What the task requires: Exactly the lines from the start of the data below through the line containing "left elbow: (1233, 1255)" must be returned, and no others.
Start of Information shown
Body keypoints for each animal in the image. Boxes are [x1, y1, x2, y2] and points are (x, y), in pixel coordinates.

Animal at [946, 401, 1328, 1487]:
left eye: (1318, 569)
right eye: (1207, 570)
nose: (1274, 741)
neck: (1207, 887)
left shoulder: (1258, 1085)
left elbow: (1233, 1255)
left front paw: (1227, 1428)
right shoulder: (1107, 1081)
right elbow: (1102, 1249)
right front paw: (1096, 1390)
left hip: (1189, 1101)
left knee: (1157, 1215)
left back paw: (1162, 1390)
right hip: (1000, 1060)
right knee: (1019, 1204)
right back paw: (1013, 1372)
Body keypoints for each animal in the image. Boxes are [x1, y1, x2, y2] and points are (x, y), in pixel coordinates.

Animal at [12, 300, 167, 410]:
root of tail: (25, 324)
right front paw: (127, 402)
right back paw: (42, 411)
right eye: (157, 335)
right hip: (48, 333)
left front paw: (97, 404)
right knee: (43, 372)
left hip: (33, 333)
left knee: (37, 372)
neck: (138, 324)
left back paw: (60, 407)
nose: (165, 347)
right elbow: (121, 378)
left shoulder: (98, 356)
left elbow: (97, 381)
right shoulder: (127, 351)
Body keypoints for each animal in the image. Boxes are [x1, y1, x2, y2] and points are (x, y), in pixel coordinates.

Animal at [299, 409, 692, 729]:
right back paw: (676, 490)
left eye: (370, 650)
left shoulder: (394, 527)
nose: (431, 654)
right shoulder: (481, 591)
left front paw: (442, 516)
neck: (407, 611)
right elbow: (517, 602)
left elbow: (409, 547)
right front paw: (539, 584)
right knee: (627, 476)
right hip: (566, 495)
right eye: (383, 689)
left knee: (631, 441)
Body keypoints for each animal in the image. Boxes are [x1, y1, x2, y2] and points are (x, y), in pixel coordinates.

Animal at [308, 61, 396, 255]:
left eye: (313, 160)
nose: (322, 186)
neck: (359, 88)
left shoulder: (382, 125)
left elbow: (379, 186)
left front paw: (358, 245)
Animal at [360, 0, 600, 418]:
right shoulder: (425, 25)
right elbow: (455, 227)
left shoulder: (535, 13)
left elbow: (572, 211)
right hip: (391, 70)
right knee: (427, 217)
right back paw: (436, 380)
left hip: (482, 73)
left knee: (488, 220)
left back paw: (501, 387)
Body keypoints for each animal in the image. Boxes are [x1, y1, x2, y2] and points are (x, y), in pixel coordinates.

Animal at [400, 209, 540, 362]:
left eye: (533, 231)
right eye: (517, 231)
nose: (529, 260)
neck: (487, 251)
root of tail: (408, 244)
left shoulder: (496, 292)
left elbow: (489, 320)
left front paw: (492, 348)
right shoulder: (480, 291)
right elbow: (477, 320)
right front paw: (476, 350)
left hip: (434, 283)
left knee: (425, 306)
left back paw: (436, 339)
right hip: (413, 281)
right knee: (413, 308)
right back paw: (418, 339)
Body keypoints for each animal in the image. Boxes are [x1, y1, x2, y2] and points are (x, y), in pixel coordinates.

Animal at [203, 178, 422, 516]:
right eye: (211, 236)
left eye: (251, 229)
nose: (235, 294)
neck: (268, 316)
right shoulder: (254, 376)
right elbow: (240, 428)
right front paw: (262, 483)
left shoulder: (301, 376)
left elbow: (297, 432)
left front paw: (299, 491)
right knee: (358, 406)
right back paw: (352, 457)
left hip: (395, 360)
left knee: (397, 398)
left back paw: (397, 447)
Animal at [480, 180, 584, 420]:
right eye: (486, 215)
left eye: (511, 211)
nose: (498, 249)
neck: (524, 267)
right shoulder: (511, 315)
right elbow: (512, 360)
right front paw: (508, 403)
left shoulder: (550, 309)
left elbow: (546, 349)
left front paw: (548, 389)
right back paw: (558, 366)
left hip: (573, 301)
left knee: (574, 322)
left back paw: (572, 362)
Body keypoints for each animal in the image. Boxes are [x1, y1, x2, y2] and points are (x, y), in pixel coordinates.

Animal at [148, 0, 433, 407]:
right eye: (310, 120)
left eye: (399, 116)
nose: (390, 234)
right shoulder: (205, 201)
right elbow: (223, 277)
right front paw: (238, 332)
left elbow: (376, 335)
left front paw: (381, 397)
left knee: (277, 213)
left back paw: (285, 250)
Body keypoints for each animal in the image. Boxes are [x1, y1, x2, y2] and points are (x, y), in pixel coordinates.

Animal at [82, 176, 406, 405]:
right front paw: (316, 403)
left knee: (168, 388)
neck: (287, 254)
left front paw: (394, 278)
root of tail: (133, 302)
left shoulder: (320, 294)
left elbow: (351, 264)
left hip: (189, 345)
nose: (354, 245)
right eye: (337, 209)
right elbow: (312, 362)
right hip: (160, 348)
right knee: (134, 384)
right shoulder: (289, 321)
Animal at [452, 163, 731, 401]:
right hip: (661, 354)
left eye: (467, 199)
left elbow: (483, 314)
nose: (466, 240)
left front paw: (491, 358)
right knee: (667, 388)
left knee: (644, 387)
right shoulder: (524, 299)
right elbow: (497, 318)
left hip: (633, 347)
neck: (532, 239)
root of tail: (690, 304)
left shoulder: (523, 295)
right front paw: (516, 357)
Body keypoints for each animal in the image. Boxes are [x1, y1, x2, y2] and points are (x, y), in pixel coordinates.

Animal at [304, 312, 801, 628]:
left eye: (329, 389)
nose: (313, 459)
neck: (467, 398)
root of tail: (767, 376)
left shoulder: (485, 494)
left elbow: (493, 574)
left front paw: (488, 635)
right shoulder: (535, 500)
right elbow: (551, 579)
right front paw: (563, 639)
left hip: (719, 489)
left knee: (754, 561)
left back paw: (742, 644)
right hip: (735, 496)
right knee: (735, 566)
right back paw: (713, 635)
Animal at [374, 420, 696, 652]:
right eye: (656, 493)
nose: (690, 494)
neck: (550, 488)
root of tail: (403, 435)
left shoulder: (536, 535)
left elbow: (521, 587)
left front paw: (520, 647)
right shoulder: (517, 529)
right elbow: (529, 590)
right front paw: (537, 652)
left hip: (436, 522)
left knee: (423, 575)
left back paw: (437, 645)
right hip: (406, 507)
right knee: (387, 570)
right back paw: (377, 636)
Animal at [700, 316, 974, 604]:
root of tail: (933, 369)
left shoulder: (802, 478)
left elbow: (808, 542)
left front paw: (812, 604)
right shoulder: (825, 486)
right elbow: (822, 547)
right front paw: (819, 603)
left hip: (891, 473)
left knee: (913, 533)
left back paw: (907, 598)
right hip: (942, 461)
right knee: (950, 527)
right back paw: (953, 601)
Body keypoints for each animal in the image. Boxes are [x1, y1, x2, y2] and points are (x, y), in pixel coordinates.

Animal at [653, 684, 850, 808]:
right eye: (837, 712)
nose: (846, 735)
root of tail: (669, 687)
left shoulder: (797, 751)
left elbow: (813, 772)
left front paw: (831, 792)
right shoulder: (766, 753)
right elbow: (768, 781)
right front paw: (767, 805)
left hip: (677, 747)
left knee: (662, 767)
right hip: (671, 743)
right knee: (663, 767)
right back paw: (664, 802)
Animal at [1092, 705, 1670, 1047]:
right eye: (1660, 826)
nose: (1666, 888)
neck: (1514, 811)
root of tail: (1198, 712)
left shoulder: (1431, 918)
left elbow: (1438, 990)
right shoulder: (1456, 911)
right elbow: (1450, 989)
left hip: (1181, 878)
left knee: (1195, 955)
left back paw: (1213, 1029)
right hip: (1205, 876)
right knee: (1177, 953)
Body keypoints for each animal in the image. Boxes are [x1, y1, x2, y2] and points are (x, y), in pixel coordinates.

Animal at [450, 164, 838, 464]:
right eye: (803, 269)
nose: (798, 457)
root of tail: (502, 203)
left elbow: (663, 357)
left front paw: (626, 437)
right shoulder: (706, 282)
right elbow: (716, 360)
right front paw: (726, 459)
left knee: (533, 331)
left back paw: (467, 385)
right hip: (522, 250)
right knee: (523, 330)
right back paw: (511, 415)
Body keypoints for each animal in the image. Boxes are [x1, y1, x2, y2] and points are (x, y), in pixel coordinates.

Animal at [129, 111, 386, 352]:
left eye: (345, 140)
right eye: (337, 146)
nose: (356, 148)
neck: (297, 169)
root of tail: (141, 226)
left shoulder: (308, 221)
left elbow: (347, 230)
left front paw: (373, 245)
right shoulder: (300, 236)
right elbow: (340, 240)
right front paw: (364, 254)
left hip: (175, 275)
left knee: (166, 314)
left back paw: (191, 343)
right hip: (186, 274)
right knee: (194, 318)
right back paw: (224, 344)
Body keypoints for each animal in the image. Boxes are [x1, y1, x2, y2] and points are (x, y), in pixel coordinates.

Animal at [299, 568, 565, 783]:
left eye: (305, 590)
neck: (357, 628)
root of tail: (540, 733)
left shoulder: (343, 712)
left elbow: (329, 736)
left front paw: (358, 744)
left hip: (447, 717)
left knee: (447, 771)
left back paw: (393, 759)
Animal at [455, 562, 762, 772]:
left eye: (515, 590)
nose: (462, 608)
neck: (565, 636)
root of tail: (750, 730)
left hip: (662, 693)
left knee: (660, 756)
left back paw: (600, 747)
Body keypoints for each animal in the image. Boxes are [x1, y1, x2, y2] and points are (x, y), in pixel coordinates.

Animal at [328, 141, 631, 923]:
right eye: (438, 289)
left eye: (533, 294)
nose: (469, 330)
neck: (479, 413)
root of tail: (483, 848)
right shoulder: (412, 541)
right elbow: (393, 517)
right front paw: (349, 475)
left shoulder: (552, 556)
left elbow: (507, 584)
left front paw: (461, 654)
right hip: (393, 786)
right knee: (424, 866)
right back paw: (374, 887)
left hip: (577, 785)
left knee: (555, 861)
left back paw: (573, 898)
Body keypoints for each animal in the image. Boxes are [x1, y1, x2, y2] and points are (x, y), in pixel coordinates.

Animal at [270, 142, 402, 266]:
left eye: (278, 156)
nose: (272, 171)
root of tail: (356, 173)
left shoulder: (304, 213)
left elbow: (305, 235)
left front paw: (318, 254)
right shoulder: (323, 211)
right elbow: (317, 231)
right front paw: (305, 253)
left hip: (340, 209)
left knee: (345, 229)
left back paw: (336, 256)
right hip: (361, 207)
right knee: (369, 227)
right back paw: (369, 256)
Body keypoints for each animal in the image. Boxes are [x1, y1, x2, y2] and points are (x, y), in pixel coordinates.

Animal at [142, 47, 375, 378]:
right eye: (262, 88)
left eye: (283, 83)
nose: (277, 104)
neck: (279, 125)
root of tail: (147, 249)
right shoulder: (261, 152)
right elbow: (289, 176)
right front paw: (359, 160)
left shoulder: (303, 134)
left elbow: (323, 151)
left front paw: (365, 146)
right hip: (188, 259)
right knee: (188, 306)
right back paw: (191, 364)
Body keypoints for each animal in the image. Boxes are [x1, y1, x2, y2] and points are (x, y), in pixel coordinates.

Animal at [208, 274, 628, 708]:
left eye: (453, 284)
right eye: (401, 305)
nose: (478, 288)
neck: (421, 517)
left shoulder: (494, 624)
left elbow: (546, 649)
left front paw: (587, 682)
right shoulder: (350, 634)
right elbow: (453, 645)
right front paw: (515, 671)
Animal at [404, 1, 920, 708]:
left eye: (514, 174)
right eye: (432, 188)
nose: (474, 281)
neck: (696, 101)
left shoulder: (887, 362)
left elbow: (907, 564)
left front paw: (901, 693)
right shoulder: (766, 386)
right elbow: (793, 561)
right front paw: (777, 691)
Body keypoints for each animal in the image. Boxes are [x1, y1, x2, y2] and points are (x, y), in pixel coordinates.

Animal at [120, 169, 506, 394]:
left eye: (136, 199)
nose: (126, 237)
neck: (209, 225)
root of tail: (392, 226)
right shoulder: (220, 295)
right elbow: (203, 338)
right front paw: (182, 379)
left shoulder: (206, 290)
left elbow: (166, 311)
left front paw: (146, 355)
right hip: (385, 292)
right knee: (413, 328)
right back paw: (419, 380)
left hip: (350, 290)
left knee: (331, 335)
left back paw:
End of Information shown
Response area:
Body keypoints for each animal in the image. Boxes are [x1, y1, x2, y2] and points are (x, y), in pixel coordinates.

Animal at [946, 401, 1328, 1487]:
left eye: (1318, 569)
right eye: (1207, 570)
nose: (1274, 741)
neck: (1207, 887)
left shoulder: (1258, 1085)
left elbow: (1233, 1255)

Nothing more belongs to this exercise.